Wednesday, May 27, 2009

Health Care: A Necessity Not A Privilege. Conflicts of Interest Abound In America.

Even small American firms are now being forced to give up health insurance for their employees. Many employers are saying they must do so because it's the last benefit to go before they lay off employees in this harsh economic downturn.

Doctors are in positions of trust from patients, and have the power to abuse that trust. In turn, they work within the framework of the health care system and want to work within a trustworthy and financially rewarding framework.

Conflicts of interest at the heart of doctor/patient relationships are contributing to unfairness and unnecessary expenses within the system. Until this unfairness is sorted out, those in prison get free medical care, while many patients go to the great effort and expense of travelling to Canada for cheaper drugs and going to Asia for cheaper medical treatments. Access of care, its convenience and its cost, can make doctors' orders difficult to obey. While offering to pay at least 50/50 of the payments and increasing co-pays would satisfy some employees, there is clearly the need for more nationwide health care reform.

President Obama's Administration has already,

"appropriated $19 billion in the stimulus package to help implement an electronic medical record system, and has set aside hundreds of billions to overhaul the health care system in the budget."
S.Stein, Huffington Post

"Doctors for America" are helping. A grassroots organization of 11,000 doctors from all 50 states, they are the voices of physicians in support of health care reform. The group will

"work to convey the ideas and experiences of physicians to achieve healthcare reform based on four key pillars:

1)affordable coverage,
2)expanded access to care,
3)high quality care, and
4)practice environments that allow physicians to focus on patient care."


Huffington Post"The Erosion of Employer-sponsored health insurance"

Some statistics about the American health care system remain quite shocking:

Private insurance overhead and profits eat up 20% and more of health care premiums while Medicare overhead (and no profit) is closer to 3%. There is big money to be made in health insurance. The top 7 "for profit" health insurers made a combined $12.6 billion in 2007-- an increase of 170.2% from 2003. The same year, the average CEO compensation package for these health insurance companies was $14.3 million. Pay packages ranged from $3.7 million to $25.8 million.

All of that money could have gone to paying for health care for children, cancer treatments or diabetes screening -- in other words, health care.

Despite fear mongering about government run health care, seniors aren't asking for their Medicare to be taken away. Quite the contrary. People with Medicare can choose between public and private plans that contract with Medicare and an overwhelming 80 percent choose Medicare's public plan over the privately contracted plans.

D. Cohen, Huffington Post

Who can be sure this isn't happening:

By federal law a doctor cannot refer patients to himself or to a business in which he has a significant financial stake, like a laboratory or imaging center... The reasoning is that such behavior can interfere with clinical judgment, decrease quality and increase costs.
The New York Times

An area of possible efficiencies of scale could be the doctor/patient referral system. Doctors are prohibited from being paid for referrals, yet America has a referral system that is too easily corrupted. There is so much pressure to generate referrals that lines become crossed....

A major driver of referral proliferation is that doctors are paid piecework.
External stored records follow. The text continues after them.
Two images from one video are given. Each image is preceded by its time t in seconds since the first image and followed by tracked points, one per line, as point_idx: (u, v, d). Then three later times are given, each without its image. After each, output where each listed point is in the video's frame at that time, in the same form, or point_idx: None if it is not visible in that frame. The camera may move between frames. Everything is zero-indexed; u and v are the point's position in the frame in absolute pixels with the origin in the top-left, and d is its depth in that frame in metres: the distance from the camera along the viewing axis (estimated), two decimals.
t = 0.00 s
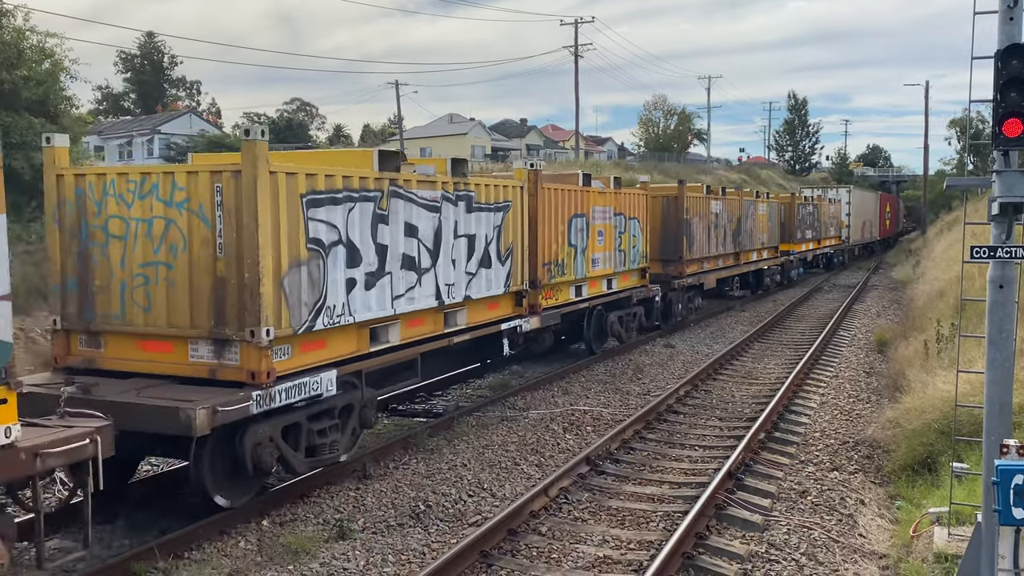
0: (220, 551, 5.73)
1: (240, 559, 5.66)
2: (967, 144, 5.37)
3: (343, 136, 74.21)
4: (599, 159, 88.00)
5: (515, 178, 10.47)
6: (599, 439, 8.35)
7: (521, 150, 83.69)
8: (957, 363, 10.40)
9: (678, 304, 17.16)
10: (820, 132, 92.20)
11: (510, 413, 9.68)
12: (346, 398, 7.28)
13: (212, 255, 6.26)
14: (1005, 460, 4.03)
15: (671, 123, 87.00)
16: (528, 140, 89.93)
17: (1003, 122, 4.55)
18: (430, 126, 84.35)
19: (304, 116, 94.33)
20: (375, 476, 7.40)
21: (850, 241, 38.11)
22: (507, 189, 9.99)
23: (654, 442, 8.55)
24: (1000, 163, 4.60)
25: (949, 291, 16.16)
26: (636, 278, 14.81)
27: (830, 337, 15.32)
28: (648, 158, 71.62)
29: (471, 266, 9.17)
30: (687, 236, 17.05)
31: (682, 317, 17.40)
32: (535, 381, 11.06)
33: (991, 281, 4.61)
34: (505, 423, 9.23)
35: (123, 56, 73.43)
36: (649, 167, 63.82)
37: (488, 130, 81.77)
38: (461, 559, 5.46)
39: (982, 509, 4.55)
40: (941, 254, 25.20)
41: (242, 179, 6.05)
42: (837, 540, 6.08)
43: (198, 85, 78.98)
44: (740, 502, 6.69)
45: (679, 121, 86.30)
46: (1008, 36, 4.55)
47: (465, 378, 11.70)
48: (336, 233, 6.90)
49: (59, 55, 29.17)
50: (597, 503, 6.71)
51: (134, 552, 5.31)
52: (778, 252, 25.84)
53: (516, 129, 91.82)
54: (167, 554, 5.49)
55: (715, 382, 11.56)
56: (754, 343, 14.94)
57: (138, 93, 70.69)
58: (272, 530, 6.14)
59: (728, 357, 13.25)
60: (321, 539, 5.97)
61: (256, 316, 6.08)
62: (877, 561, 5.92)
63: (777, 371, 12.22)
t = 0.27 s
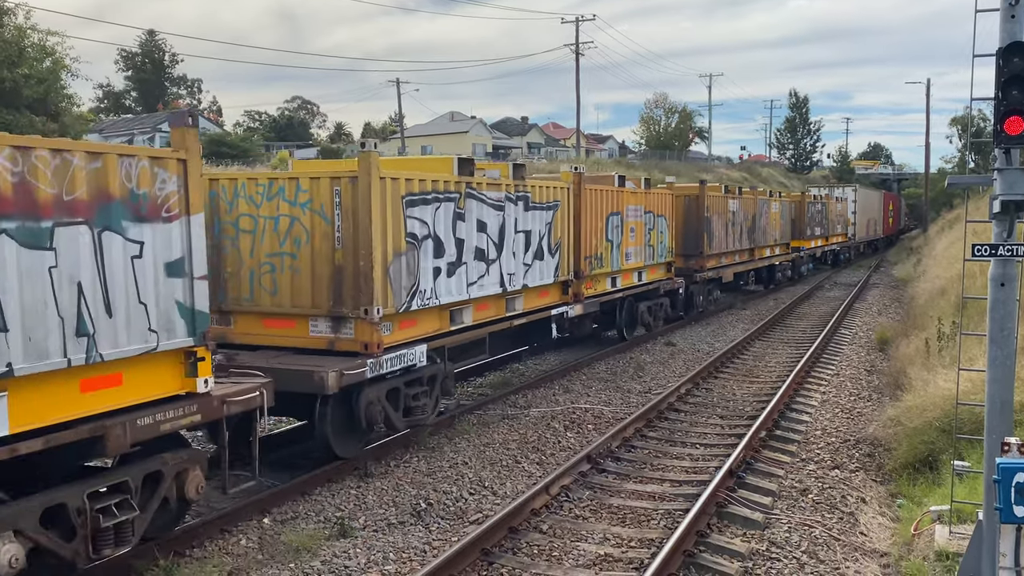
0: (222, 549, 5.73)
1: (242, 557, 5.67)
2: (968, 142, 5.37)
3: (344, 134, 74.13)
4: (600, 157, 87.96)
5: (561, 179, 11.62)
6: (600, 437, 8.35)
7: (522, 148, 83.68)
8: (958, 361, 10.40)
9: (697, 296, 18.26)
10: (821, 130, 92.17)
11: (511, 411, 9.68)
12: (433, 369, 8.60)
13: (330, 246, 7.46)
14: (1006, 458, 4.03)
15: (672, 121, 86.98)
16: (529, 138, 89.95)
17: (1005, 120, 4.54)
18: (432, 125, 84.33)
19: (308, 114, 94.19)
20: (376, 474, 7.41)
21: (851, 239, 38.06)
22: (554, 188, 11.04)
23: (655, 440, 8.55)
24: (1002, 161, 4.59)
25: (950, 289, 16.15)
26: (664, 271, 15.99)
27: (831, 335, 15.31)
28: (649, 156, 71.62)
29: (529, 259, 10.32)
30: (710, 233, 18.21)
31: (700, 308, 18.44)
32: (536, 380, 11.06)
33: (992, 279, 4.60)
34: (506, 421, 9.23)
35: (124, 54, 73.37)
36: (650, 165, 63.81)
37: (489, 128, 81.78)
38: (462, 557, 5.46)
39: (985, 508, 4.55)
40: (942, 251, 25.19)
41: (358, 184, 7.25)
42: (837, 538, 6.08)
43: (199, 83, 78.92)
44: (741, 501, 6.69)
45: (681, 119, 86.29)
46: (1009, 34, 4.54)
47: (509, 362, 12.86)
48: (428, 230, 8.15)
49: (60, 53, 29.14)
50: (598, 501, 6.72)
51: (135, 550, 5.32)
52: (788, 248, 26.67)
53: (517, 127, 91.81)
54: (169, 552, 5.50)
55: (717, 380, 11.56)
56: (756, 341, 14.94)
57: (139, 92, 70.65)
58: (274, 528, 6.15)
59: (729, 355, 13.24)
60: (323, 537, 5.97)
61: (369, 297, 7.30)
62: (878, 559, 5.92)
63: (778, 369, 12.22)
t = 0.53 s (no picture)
0: (223, 547, 5.74)
1: (243, 555, 5.67)
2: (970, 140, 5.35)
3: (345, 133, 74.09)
4: (601, 156, 87.91)
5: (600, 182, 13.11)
6: (601, 435, 8.35)
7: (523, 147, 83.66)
8: (960, 360, 10.39)
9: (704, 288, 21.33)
10: (822, 128, 92.14)
11: (513, 409, 9.67)
12: (495, 346, 10.07)
13: (416, 240, 8.97)
14: (1007, 456, 4.02)
15: (674, 119, 86.95)
16: (531, 136, 89.93)
17: (1006, 118, 4.54)
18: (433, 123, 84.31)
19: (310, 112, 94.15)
20: (378, 472, 7.41)
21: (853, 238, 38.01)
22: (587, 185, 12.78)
23: (656, 438, 8.55)
24: (1005, 159, 4.58)
25: (951, 288, 16.13)
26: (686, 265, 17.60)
27: (833, 333, 15.29)
28: (650, 155, 71.57)
29: (573, 252, 11.67)
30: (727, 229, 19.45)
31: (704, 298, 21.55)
32: (538, 378, 11.06)
33: (994, 277, 4.59)
34: (507, 420, 9.22)
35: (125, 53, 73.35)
36: (651, 163, 63.79)
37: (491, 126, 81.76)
38: (464, 555, 5.46)
39: (986, 506, 4.54)
40: (944, 250, 25.17)
41: (440, 187, 8.74)
42: (839, 536, 6.08)
43: (200, 82, 78.90)
44: (743, 499, 6.68)
45: (682, 117, 86.28)
46: (1011, 32, 4.53)
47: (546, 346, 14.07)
48: (495, 226, 9.63)
49: (61, 51, 29.09)
50: (599, 499, 6.72)
51: (137, 547, 5.33)
52: (798, 246, 28.62)
53: (518, 125, 91.80)
54: (171, 549, 5.51)
55: (718, 378, 11.55)
56: (757, 339, 14.94)
57: (140, 90, 70.64)
58: (275, 526, 6.15)
59: (730, 353, 13.24)
60: (324, 535, 5.97)
61: (449, 283, 8.75)
62: (879, 557, 5.92)
63: (779, 368, 12.21)
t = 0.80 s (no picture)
0: (225, 545, 5.74)
1: (245, 553, 5.68)
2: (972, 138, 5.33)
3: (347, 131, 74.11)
4: (603, 154, 87.88)
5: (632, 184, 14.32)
6: (603, 434, 8.35)
7: (524, 145, 83.63)
8: (962, 358, 10.38)
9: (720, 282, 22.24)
10: (824, 127, 92.10)
11: (514, 408, 9.67)
12: (547, 329, 11.49)
13: (481, 235, 10.31)
14: (1010, 454, 4.02)
15: (676, 117, 86.89)
16: (532, 135, 89.94)
17: (1009, 116, 4.52)
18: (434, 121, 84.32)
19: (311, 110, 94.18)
20: (379, 470, 7.41)
21: (855, 236, 37.99)
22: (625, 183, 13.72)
23: (658, 436, 8.55)
24: (1007, 157, 4.57)
25: (953, 286, 16.12)
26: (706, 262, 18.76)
27: (834, 331, 15.28)
28: (651, 153, 71.52)
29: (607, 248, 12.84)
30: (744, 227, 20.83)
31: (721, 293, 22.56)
32: (539, 376, 11.06)
33: (996, 276, 4.59)
34: (509, 418, 9.23)
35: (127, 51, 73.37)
36: (653, 161, 63.76)
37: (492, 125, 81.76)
38: (464, 553, 5.46)
39: (987, 505, 4.54)
40: (945, 248, 25.16)
41: (503, 189, 10.06)
42: (840, 535, 6.07)
43: (202, 80, 78.91)
44: (744, 497, 6.69)
45: (684, 115, 86.24)
46: (1014, 29, 4.52)
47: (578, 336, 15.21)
48: (547, 223, 10.92)
49: (63, 49, 29.12)
50: (601, 498, 6.72)
51: (139, 545, 5.33)
52: (812, 242, 29.83)
53: (520, 123, 91.83)
54: (172, 547, 5.51)
55: (719, 377, 11.54)
56: (758, 338, 14.93)
57: (142, 88, 70.66)
58: (276, 524, 6.15)
59: (732, 352, 13.23)
60: (326, 533, 5.98)
61: (510, 273, 10.09)
62: (881, 556, 5.92)
63: (781, 366, 12.20)
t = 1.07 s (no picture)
0: (227, 543, 5.74)
1: (247, 551, 5.68)
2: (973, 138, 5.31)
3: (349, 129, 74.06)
4: (605, 153, 87.88)
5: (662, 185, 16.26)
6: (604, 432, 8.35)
7: (526, 144, 83.60)
8: (964, 357, 10.37)
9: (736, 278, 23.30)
10: (826, 126, 92.06)
11: (515, 406, 9.67)
12: (589, 315, 12.92)
13: (533, 230, 11.92)
14: (1012, 453, 4.02)
15: (677, 116, 86.85)
16: (534, 134, 89.91)
17: (1011, 115, 4.49)
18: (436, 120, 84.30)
19: (312, 109, 94.20)
20: (381, 469, 7.41)
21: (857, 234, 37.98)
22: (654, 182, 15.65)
23: (659, 435, 8.55)
24: (1009, 156, 4.55)
25: (956, 285, 16.10)
26: (725, 258, 20.04)
27: (836, 330, 15.27)
28: (653, 151, 71.46)
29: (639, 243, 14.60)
30: (759, 225, 22.30)
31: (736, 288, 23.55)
32: (541, 375, 11.06)
33: (998, 275, 4.58)
34: (511, 417, 9.23)
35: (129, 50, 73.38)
36: (655, 160, 63.72)
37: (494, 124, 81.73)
38: (466, 551, 5.46)
39: (989, 504, 4.53)
40: (947, 247, 25.15)
41: (553, 190, 11.70)
42: (842, 534, 6.07)
43: (204, 79, 78.84)
44: (746, 496, 6.69)
45: (685, 114, 86.18)
46: (1016, 28, 4.50)
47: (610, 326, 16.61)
48: (590, 220, 12.54)
49: (65, 48, 29.11)
50: (602, 496, 6.72)
51: (142, 544, 5.34)
52: (821, 238, 31.05)
53: (521, 122, 91.81)
54: (175, 546, 5.52)
55: (721, 376, 11.53)
56: (760, 336, 14.91)
57: (144, 87, 70.67)
58: (278, 522, 6.16)
59: (734, 351, 13.23)
60: (328, 531, 5.98)
61: (559, 264, 11.67)
62: (883, 555, 5.92)
63: (783, 365, 12.19)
There is less of an incentive to increase volume if payments are bundled rather than discrete for every service.

A bundled-payments system is already in place for hospitals, dialysis centers and nursing homes. Extending such a strategy to individual doctors’ payments seems to be the logical next step.

The New York Times

Also, doctors in a study were unconsciously swayed by name-brand freebies in offices and prescribe them rather than the generic alternative. The New York Times says that pharmaceutical companies have agreed to a "voluntary moratorium on branded goodies" freely given to physicians. Unless drugs promise to be profitable, they are not made. Without international research and collaboration, new drugs would not be invented. "Without us [the original drug-makers], there can be no generic" as a drug company CEO said on CNBC. American drug-makers are offering certain drugs free, but is it simply a limited, well-publicized PR goodwill-generating stunt?

Which conflicts of interest bother you the most?